Table of Contents | Message Board | Printable Version
Three members of the Compson household inspire sympathy. As such, each can be viewed as a protagonist in one form or another.
Caddy - Caddy's goodness and apparent worth as a heroine, is gleaned from the descriptions of her offered by the other two protagonists, as well as the antagonist. Though she has no monologue of her own, she is the organizing center of The Sound and the Fury. She is the dominating figure in Benjy's monologue, as well as the center of Quentin's recollections. She is like a mother to Benjy, and it is clear from his chapter that he received the maximum affection and care from Caddy.
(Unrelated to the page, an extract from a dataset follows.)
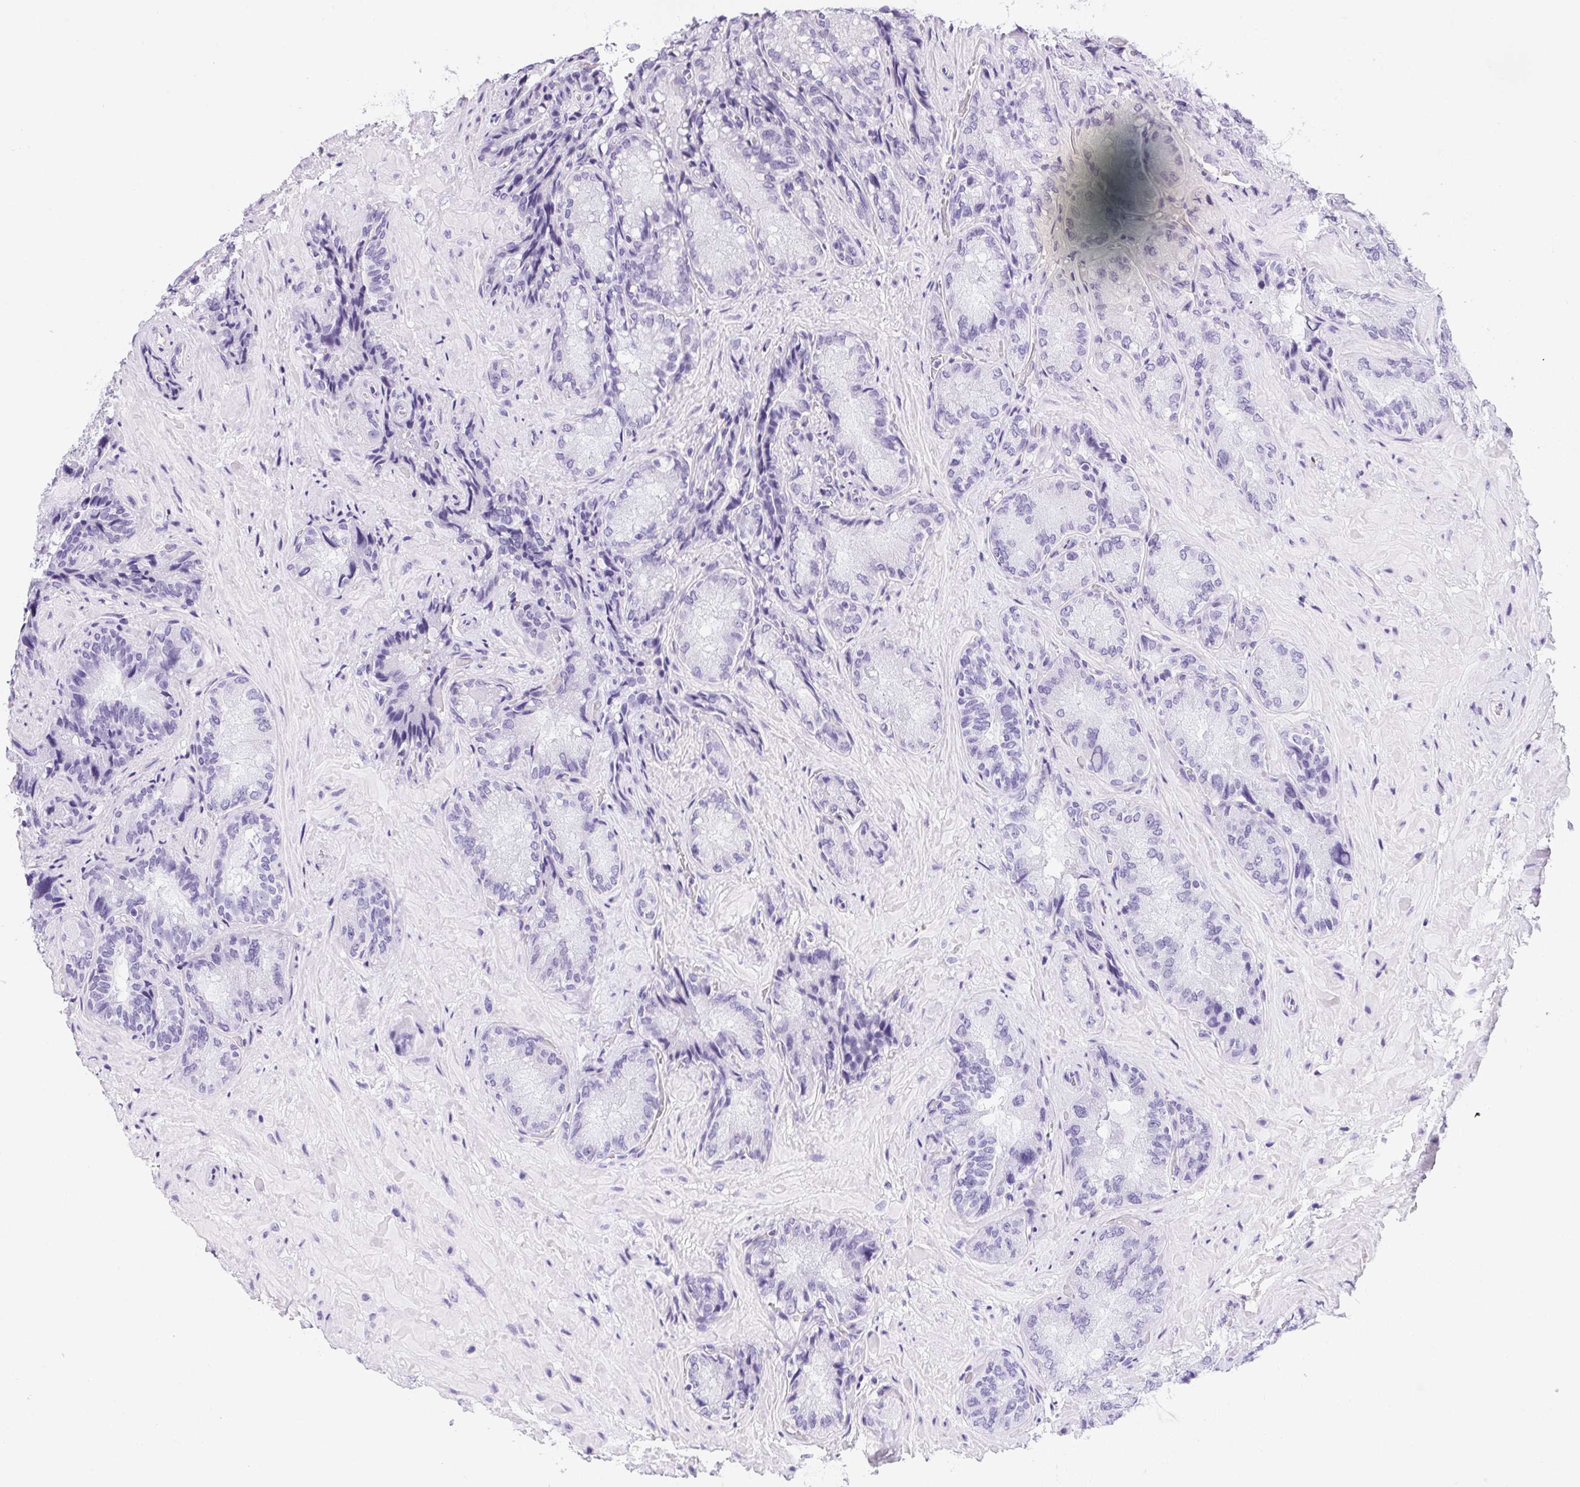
{"staining": {"intensity": "negative", "quantity": "none", "location": "none"}, "tissue": "seminal vesicle", "cell_type": "Glandular cells", "image_type": "normal", "snomed": [{"axis": "morphology", "description": "Normal tissue, NOS"}, {"axis": "topography", "description": "Seminal veicle"}], "caption": "IHC photomicrograph of normal seminal vesicle: seminal vesicle stained with DAB (3,3'-diaminobenzidine) shows no significant protein expression in glandular cells.", "gene": "HELLS", "patient": {"sex": "male", "age": 57}}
She hates hypocrisy and the false aristocratic pride of the Compson family. As she grows up her love of independence develops into an attitude of irresponsibility and a defiance of convention. This results in her having an illegitimate child and being deserted by her husband. She is anxious about the happiness of her child and is desperate because she is not allowed to see or meet her. She keeps sending money for her daughter's expenses. Caddy is a victim, first of the dysfunctional Compson household. Quentin speculates that had Caddy had a real mother, the tragedies of her life might never have happened. Then she is a victim of her own confusion and desire to be loved. Third she is a victim of Jason, who steals from her, bullies her, abuses her.
Benjy - Benjy is a pure character; he responds to good and evil on the simplest of all levels. He is incapable of evil, and only seems to want the love of his sister and some order in his world. Some critics claim he is the Christ figure of the novel, and Jason is the devil. Benjy is the victim of a lot of cruelty and negligence. Only Caddy and Dilsey seem to care about him.
Jason is callous and cold hearted, a perfect manifestation of evil. He thinks he is a victim of the world, and is bent on revenge. As a child he is a loner, a troublemaker. As an adult, he is cruel and domineering, bent on controlling everyone's life. He cheats his own family out of money and goes to great lengths to lie. He represents the degradation of values in the South and in the Compson family.
There are several turning points in the life of the Compson family, some of which occur in the past but have far-reaching consequences. One is Caddy's pregnancy and subsequent exile from her family. Another is Quentin's suicide. A third is the arrival of baby Quentin. Each has a significant impact on the plot of the novel. However, the central climax of the novel is by far the most dramatic and fulfilling. It is Miss Quentin's escape from the Compson household and Jason's comeuppance.
The novel is a tragedy in most senses, in that it chronicles the total deterioration of the Compson family, once a greatly respected household. The father is dead, the mother is useless. One child took his life, another was exiled, and a third is castrated and retarded. The fourth is an unredeemable villain. However, Quentin's escape can also be viewed as a kind of resurrection. She escapes from the ashes of the family that once claimed her, and rises out of the disorder of the Compson heritage.